__练习说明__:
把条目中从含有“genus: Viburnum”的那一行起，一直到条目末尾的全部内容原样重写一遍，首尾两行都包括在内。

◇ ◇ ◇ ◇ ◇

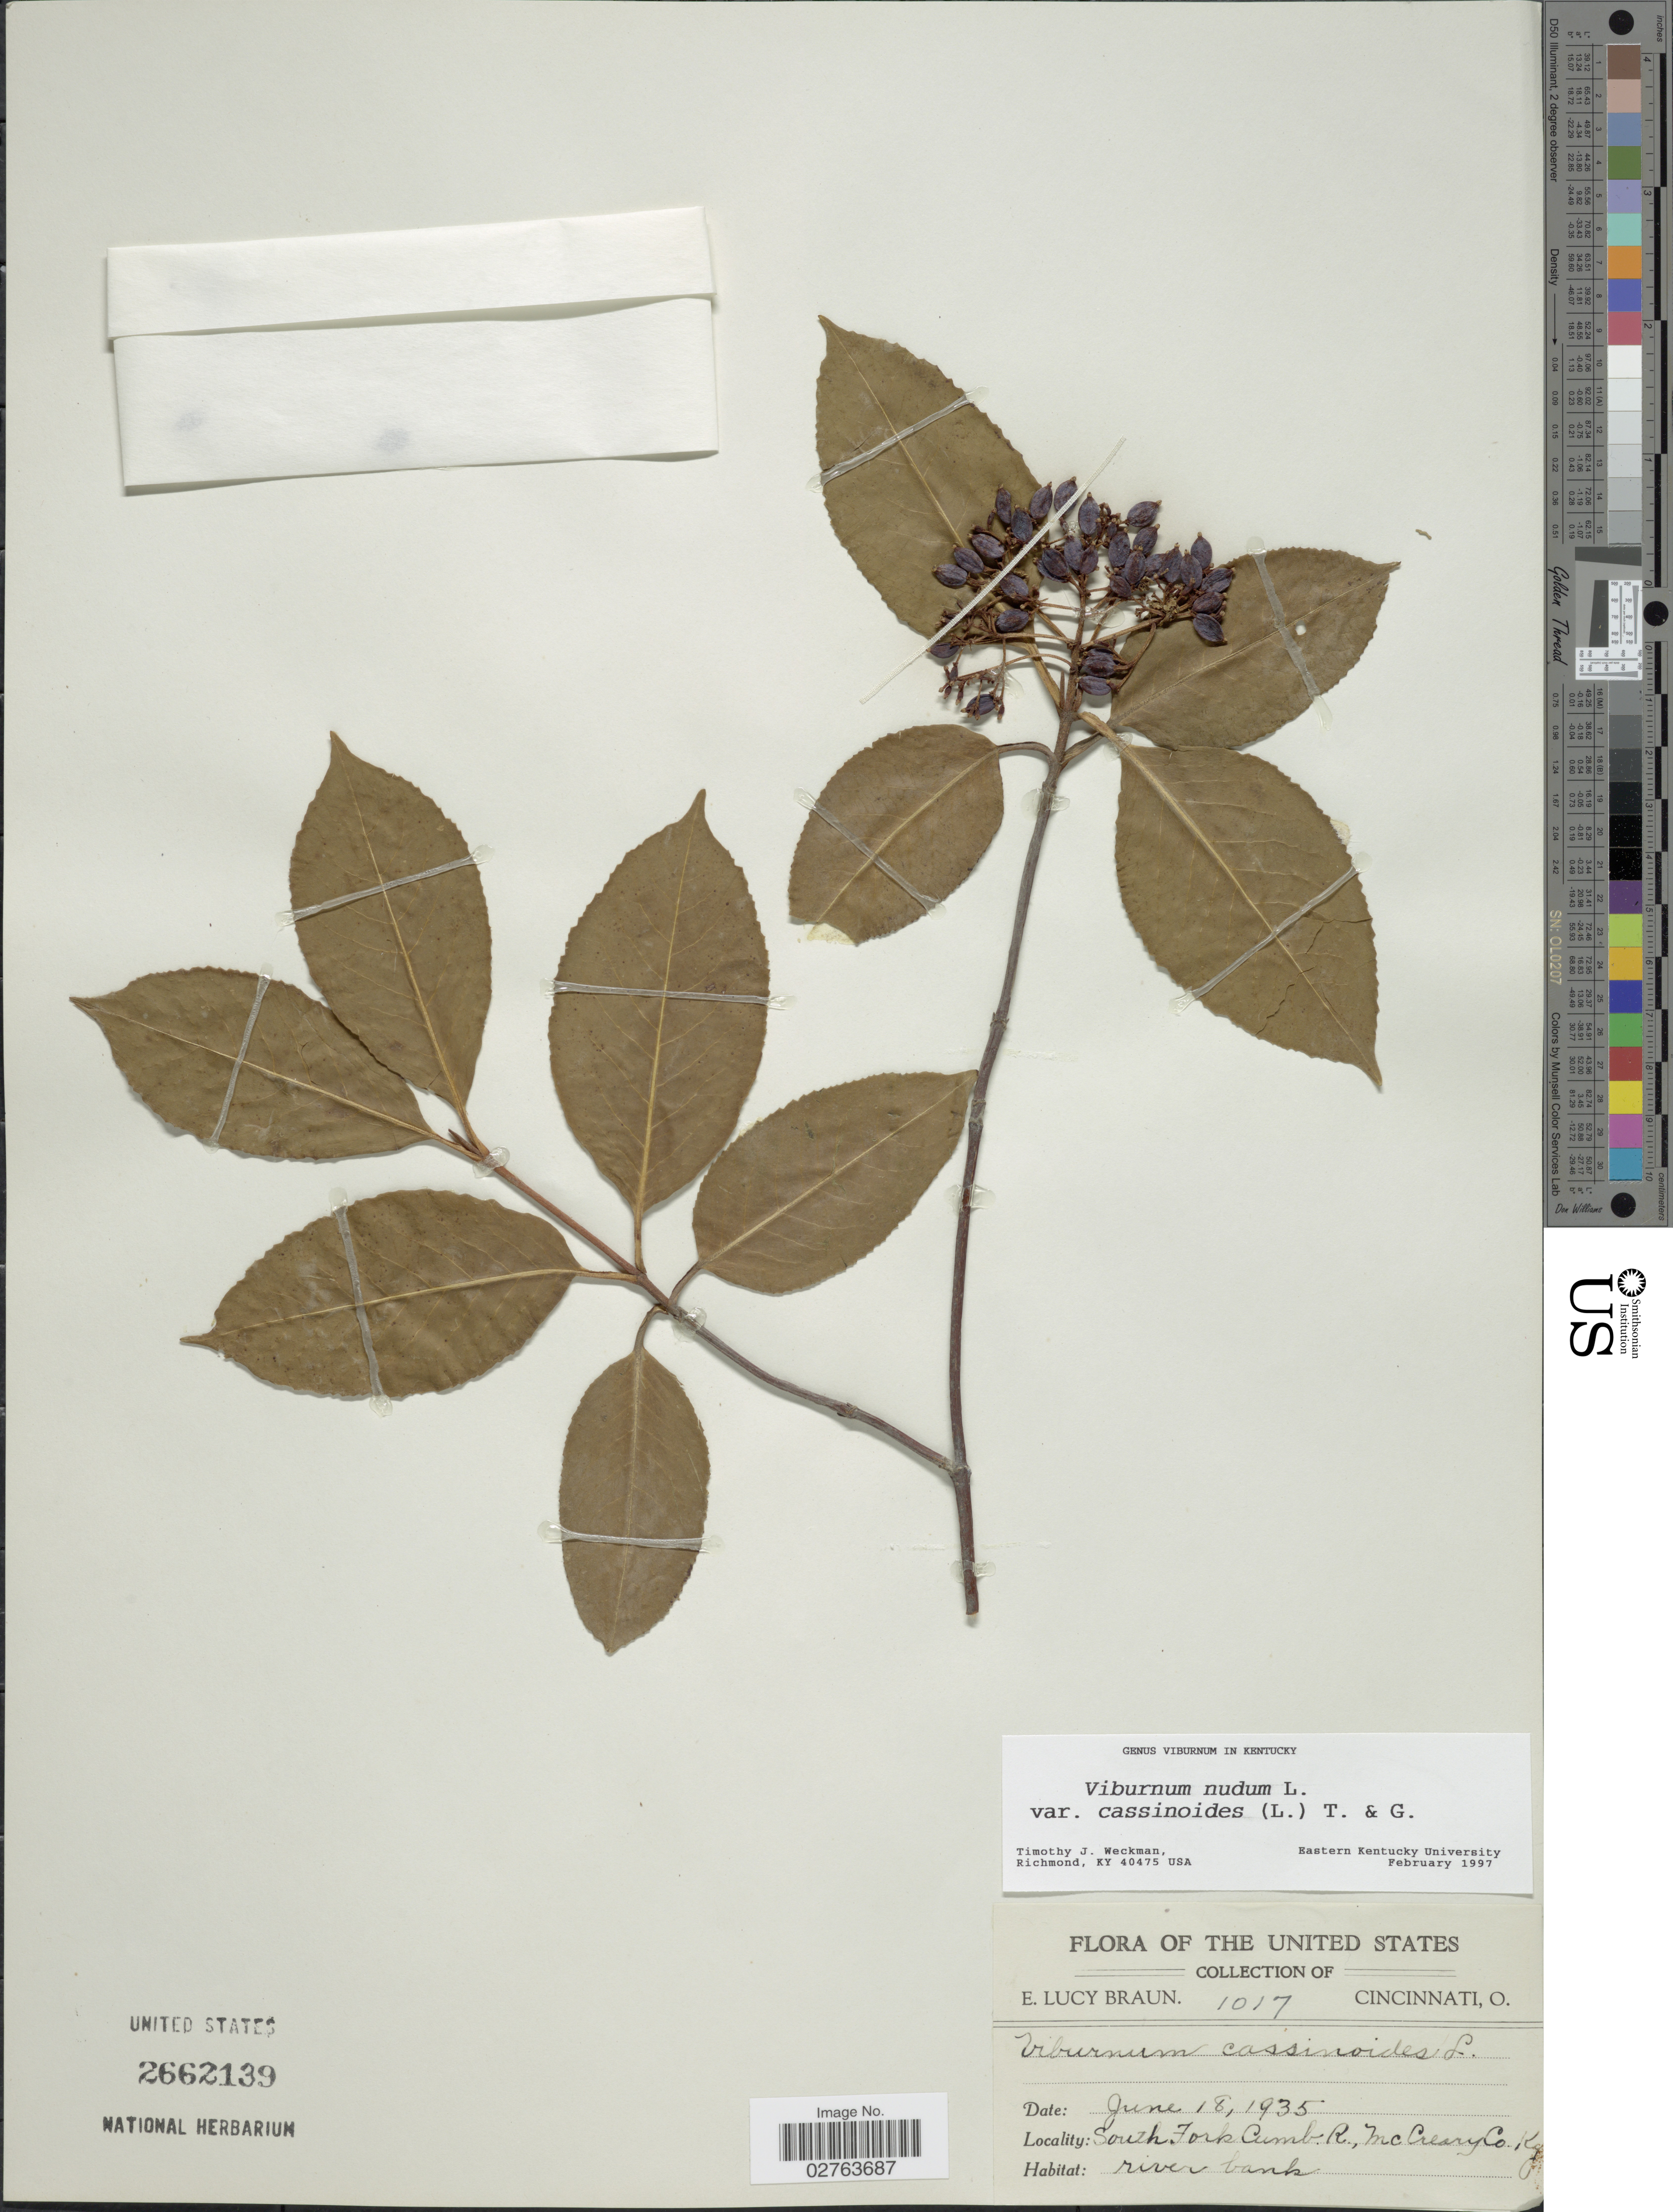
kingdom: Plantae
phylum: Tracheophyta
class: Magnoliopsida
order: Dipsacales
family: Viburnaceae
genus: Viburnum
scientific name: Viburnum nudum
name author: L.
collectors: E. L. Braun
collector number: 1017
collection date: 1935-06-18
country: United States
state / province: Kentucky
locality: South Fork Cumb. R., Mc Creary Co.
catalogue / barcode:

◇ ◇ ◇ ◇ ◇

__练习作答__:
genus: Viburnum
scientific name: Viburnum nudum
name author: L.
collectors: E. L. Braun
collector number: 1017
collection date: 1935-06-18
country: United States
state / province: Kentucky
locality: South Fork Cumb. R., Mc Creary Co.
catalogue / barcode:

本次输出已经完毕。